## CONSIGNE:
Citez mot pour mot le passage de l'article ci-dessous sur le policier blessé en service, de « C’était le 5 » à « garde des Sceaux. ».

## EXTRAIT DU DOCUMENT:
====
Grièvement blessé en service, un policier se bat pour être indemnisé
Grièvement blessé à la tête, Yann Saillour (ici avec son père) a survécu, mais en a gardé d’importantes séquelles. DR
Jean-Jacques Saillour, 67 ans, est le père de Yann, un fonctionnaire grièvement blessé en service. Lui-même ancien policier, il raconte le combat de son fils contre la mort, la souffrance et l’État qui rechigne à l’indemniser comme un citoyen normal.
C’était le 5 octobre 2015. Yann Saillour, ex-fonctionnaire de la brigade anticriminalité (Bac) de Paris et père de famille de 38 ans, était grièvement blessé lors d’un braquage à Saint-Ouen par un voyou multirécidiviste, en fuite depuis une permission. À l’époque, l’affaire Saillour avait créé un immense mouvement de protestation chez les policiers qui s’étaient mobilisés sous les fenêtres de la garde des Sceaux.
Trois ans plus tard, le policier n’a toujours pas été indemnisé. Le 28 septembre, la Commission d’indemnisation des victimes d’infractions (Civi) de Bobigny a débouté le fonctionnaire de sa demande au motif qu’il bénéficie déjà d’une protection fonctionnelle. Son avocat, Me Colin Le Bonnois a fait appel. En moyenne, cette protection serait entre 50 et 60 % moins élevée que celle de la Civi. Plusieurs fonctionnaires, gravement blessés en service, se sont vus refuser ces deniers mois une indemnisation, via la Civi, pour le même motif.
====
## DONNÉES FOURNIES:

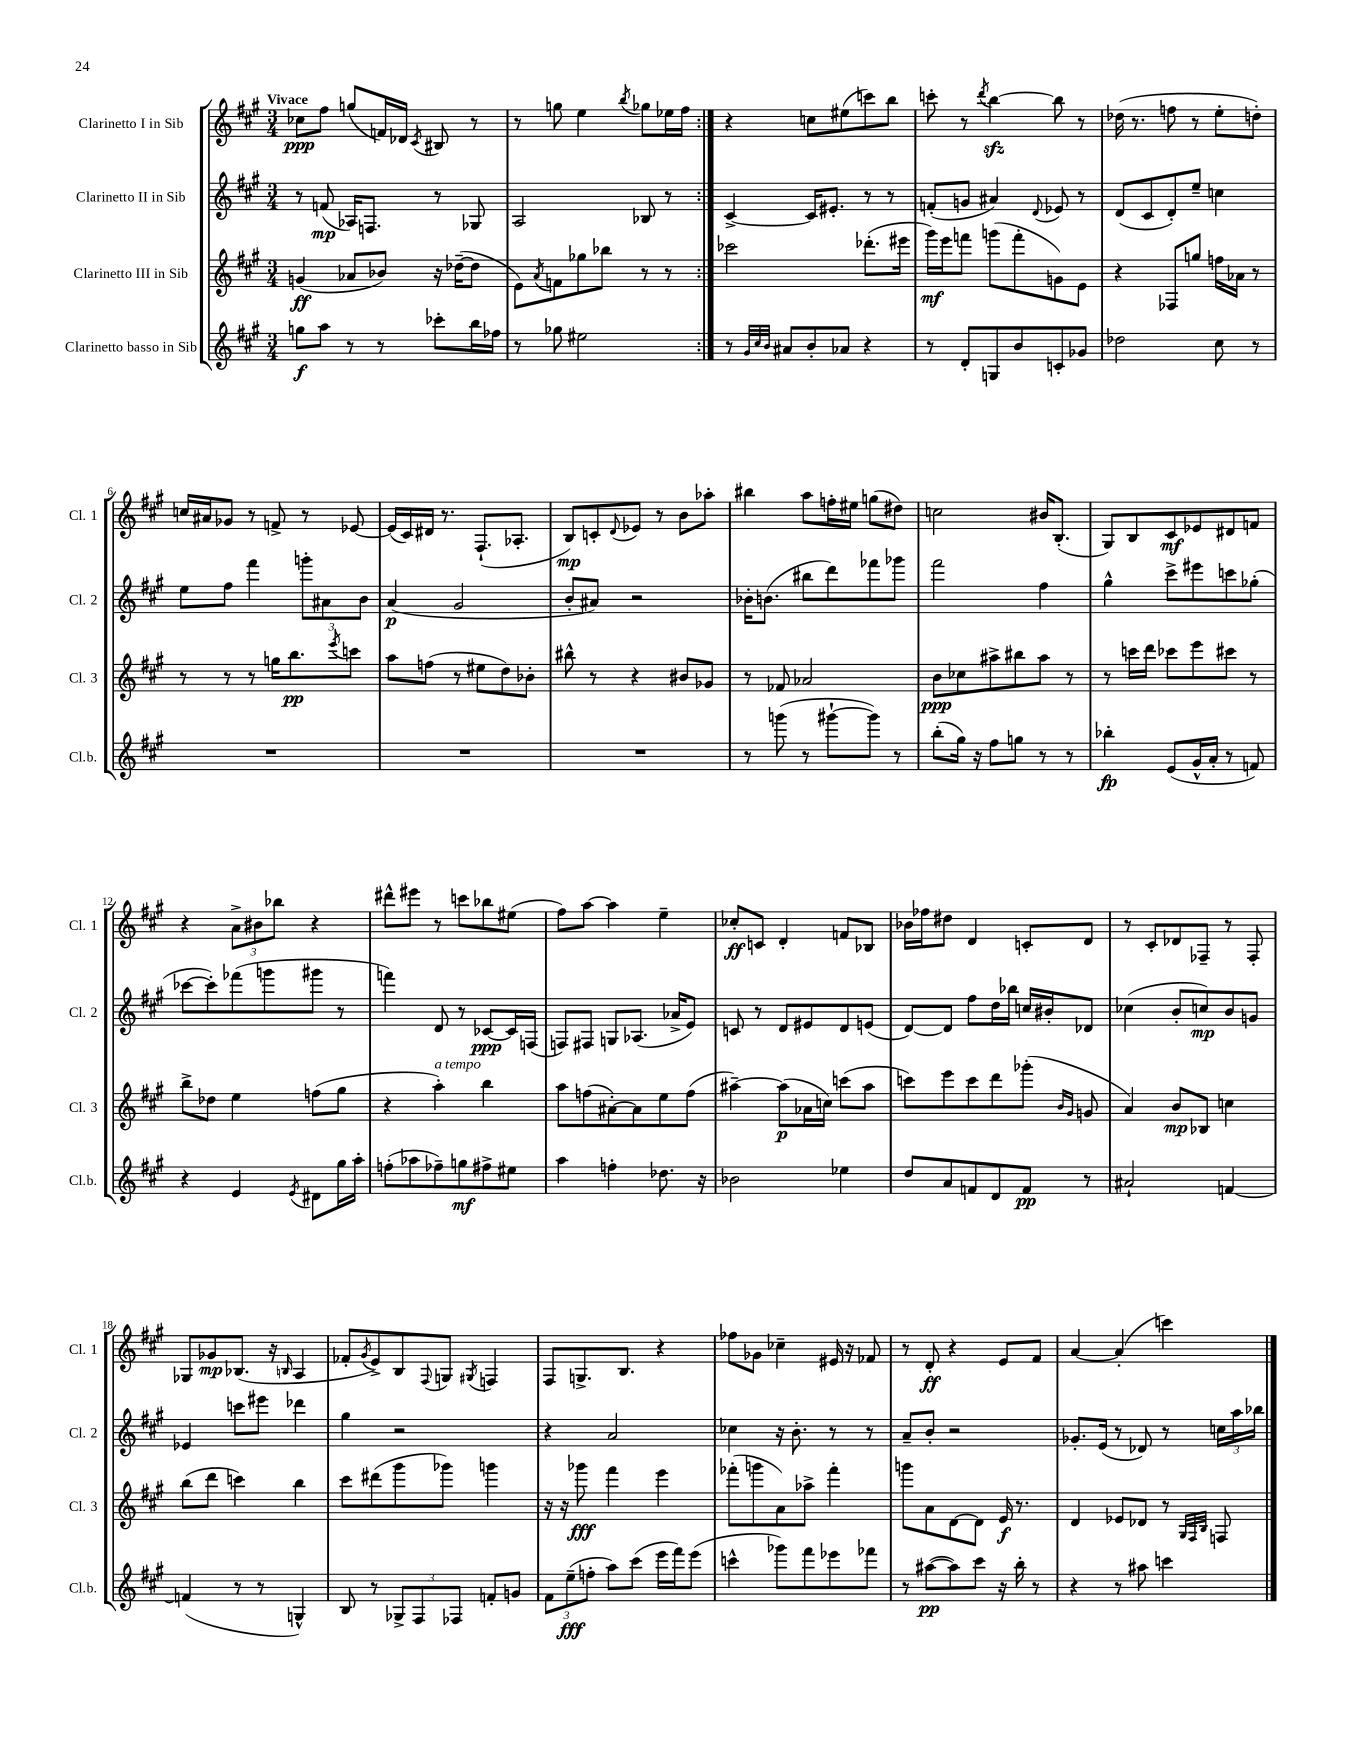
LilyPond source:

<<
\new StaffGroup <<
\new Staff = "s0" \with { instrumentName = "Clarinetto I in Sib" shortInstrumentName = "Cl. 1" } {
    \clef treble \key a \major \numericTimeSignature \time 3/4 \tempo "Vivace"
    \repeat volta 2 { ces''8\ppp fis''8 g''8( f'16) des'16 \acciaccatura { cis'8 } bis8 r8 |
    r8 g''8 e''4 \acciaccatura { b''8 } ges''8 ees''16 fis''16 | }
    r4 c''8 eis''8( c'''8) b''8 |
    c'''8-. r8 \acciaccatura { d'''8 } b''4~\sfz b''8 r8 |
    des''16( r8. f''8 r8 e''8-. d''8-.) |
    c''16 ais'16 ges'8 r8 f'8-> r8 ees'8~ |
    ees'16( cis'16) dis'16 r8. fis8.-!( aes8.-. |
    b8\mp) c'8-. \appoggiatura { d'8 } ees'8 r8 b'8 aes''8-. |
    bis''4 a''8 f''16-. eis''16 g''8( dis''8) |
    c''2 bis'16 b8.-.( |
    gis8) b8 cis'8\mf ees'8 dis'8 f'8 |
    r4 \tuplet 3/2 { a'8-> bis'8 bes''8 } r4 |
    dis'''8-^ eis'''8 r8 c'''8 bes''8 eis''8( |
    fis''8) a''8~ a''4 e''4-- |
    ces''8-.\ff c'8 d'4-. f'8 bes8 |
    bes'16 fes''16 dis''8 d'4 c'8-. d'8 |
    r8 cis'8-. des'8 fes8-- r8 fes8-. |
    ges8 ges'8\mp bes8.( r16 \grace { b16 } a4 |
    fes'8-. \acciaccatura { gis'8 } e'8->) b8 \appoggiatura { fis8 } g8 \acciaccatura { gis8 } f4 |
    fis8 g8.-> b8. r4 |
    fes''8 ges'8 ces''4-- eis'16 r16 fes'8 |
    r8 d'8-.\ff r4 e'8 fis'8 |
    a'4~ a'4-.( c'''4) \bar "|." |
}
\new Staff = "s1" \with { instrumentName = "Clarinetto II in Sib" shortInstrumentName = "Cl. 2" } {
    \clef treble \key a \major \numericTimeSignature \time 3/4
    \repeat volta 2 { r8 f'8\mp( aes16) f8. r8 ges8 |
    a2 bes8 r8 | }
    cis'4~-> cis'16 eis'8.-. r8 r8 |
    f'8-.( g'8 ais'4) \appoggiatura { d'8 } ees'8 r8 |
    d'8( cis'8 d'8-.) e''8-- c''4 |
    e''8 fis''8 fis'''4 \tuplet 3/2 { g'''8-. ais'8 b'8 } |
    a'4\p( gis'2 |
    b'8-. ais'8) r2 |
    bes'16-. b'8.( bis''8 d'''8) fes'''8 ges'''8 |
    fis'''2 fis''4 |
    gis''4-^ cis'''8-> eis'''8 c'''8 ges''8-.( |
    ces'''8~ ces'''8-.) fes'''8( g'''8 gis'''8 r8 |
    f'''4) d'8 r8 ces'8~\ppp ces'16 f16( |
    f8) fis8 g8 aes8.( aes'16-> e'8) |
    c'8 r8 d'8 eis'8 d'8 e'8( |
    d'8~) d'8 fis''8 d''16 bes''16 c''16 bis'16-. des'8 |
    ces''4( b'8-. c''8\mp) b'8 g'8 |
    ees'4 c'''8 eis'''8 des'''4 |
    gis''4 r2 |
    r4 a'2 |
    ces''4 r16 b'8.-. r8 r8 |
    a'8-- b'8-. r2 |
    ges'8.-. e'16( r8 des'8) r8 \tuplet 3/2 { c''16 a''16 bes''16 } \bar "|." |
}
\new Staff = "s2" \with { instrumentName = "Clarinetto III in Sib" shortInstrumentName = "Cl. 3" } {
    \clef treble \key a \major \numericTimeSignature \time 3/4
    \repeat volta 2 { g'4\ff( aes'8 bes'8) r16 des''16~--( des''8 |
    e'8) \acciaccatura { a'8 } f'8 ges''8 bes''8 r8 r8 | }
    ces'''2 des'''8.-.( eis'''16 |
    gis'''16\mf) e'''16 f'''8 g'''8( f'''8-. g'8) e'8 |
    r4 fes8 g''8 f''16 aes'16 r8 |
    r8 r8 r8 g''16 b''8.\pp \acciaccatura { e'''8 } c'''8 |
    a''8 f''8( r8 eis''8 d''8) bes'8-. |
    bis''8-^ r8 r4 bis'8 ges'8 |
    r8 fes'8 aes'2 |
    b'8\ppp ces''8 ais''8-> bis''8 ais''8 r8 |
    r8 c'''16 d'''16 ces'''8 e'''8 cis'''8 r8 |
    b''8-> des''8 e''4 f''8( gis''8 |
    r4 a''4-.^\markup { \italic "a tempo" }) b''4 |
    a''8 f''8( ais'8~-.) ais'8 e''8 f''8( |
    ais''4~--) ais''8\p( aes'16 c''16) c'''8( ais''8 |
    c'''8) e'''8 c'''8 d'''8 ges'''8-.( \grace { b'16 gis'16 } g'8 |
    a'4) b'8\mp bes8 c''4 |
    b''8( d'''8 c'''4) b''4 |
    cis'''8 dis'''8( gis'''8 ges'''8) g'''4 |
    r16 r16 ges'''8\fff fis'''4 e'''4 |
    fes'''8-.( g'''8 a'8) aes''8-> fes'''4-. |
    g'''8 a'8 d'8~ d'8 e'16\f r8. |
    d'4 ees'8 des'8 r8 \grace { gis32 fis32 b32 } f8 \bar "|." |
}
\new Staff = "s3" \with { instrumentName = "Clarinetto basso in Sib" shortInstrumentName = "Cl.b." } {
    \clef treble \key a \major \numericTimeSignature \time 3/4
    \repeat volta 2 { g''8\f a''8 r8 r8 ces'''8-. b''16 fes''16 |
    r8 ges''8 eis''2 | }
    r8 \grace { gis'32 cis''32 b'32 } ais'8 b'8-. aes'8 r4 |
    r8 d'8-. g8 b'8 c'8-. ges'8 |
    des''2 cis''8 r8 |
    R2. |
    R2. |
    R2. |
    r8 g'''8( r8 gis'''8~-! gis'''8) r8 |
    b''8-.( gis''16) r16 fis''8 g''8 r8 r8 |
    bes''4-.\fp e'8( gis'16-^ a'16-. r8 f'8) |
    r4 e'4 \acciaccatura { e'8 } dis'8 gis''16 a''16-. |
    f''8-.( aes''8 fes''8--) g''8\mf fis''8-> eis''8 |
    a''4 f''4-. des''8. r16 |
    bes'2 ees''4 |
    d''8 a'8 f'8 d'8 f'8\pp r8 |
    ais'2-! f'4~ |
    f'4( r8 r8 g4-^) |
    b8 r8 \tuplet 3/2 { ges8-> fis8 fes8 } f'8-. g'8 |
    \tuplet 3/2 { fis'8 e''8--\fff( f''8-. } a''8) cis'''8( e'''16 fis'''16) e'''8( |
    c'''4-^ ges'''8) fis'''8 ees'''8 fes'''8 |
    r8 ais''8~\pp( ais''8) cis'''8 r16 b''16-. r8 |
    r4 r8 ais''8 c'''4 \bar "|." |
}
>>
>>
====
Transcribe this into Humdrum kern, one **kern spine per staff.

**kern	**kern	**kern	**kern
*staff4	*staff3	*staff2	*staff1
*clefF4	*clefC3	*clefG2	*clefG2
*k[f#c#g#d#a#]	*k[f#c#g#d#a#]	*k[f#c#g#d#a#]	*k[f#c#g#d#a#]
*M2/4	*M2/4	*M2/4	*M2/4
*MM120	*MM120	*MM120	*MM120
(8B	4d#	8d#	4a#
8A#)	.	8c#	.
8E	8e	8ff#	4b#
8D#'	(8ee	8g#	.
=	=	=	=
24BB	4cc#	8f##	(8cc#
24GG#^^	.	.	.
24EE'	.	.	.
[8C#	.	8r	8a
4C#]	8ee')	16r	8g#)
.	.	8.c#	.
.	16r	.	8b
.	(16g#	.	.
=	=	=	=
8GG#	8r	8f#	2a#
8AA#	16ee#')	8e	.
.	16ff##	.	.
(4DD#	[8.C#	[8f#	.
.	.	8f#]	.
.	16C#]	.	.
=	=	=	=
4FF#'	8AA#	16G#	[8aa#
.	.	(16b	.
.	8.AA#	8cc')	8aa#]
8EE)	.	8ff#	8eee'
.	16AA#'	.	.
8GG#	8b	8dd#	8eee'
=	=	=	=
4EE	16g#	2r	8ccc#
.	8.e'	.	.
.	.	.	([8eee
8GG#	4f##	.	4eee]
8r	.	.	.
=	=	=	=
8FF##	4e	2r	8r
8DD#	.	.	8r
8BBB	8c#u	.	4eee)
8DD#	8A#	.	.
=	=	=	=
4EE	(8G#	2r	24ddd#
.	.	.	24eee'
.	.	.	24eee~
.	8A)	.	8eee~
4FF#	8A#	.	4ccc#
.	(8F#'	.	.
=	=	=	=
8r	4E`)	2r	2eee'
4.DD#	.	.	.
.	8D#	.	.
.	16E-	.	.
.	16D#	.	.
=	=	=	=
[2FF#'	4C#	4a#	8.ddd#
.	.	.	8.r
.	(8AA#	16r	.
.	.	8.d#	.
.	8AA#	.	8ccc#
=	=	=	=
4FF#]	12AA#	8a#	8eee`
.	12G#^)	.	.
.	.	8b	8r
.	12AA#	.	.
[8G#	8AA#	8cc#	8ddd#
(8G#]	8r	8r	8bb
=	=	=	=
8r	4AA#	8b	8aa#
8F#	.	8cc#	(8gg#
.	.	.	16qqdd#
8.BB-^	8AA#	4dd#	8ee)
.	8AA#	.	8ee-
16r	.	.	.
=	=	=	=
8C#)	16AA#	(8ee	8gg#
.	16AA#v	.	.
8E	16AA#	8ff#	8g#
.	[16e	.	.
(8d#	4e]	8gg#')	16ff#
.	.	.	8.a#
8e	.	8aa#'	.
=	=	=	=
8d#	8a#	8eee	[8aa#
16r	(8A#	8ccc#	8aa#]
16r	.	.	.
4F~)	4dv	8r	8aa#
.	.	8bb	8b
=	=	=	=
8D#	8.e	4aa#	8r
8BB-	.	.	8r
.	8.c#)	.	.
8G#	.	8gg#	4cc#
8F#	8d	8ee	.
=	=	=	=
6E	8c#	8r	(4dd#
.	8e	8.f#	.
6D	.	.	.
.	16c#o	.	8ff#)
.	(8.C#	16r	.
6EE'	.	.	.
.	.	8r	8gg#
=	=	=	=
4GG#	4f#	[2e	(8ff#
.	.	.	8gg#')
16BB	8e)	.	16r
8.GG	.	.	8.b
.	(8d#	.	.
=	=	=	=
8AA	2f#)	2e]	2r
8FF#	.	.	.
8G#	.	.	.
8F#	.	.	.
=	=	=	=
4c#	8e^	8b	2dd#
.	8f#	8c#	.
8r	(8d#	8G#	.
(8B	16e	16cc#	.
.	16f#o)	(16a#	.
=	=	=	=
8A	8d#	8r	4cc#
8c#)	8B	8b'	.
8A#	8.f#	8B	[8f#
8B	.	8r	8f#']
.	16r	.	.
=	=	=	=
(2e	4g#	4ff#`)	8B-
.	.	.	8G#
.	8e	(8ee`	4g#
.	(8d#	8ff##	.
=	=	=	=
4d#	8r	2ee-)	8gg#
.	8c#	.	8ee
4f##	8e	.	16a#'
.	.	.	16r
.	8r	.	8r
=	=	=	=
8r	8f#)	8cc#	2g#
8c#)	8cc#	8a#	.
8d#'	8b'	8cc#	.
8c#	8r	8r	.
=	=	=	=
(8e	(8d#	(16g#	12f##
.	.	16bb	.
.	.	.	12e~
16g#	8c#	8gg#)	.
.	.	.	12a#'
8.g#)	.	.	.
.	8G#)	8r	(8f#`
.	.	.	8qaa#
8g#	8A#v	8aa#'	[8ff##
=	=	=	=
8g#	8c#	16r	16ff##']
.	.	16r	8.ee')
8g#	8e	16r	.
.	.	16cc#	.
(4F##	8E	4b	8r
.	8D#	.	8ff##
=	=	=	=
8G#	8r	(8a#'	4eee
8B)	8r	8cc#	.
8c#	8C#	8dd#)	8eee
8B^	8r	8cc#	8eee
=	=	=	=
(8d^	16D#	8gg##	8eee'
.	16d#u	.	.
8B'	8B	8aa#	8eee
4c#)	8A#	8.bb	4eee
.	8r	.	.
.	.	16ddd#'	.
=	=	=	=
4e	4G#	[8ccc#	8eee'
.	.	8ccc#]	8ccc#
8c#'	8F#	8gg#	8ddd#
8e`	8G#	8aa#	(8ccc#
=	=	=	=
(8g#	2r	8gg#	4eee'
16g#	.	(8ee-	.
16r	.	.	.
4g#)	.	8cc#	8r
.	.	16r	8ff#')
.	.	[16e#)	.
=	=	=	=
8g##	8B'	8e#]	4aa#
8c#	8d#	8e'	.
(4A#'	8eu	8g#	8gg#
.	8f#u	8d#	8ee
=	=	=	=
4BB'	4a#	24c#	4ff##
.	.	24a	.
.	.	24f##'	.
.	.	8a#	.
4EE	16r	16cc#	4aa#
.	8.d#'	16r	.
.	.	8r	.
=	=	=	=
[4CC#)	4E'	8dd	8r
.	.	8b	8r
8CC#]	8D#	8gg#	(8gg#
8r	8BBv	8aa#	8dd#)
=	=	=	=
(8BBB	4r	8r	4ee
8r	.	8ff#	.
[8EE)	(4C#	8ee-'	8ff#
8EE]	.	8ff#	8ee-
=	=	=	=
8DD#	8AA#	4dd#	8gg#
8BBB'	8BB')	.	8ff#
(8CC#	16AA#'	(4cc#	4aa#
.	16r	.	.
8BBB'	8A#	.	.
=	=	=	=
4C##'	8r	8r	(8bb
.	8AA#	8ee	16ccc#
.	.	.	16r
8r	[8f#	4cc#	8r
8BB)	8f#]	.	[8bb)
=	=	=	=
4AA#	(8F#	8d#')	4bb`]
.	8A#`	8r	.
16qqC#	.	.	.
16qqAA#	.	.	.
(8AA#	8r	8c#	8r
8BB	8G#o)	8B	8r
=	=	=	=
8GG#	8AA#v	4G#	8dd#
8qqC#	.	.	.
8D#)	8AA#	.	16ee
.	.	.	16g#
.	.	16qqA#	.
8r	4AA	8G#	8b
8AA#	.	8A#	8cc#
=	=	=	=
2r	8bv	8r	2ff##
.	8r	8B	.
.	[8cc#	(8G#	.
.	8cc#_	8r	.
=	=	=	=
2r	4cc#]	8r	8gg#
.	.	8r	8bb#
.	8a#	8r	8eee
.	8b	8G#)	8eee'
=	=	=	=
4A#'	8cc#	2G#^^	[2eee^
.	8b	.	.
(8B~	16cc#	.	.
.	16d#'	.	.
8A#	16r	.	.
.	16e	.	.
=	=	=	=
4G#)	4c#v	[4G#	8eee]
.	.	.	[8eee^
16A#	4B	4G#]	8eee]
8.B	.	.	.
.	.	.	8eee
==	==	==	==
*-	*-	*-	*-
====
## RÉPONSE ATTENDUE:
C’était le 5 octobre 2015. Yann Saillour, ex-fonctionnaire de la brigade anticriminalité (Bac) de Paris et père de famille de 38 ans, était grièvement blessé lors d’un braquage à Saint-Ouen par un voyou multirécidiviste, en fuite depuis une permission. À l’époque, l’affaire Saillour avait créé un immense mouvement de protestation chez les policiers qui s’étaient mobilisés sous les fenêtres de la garde des Sceaux.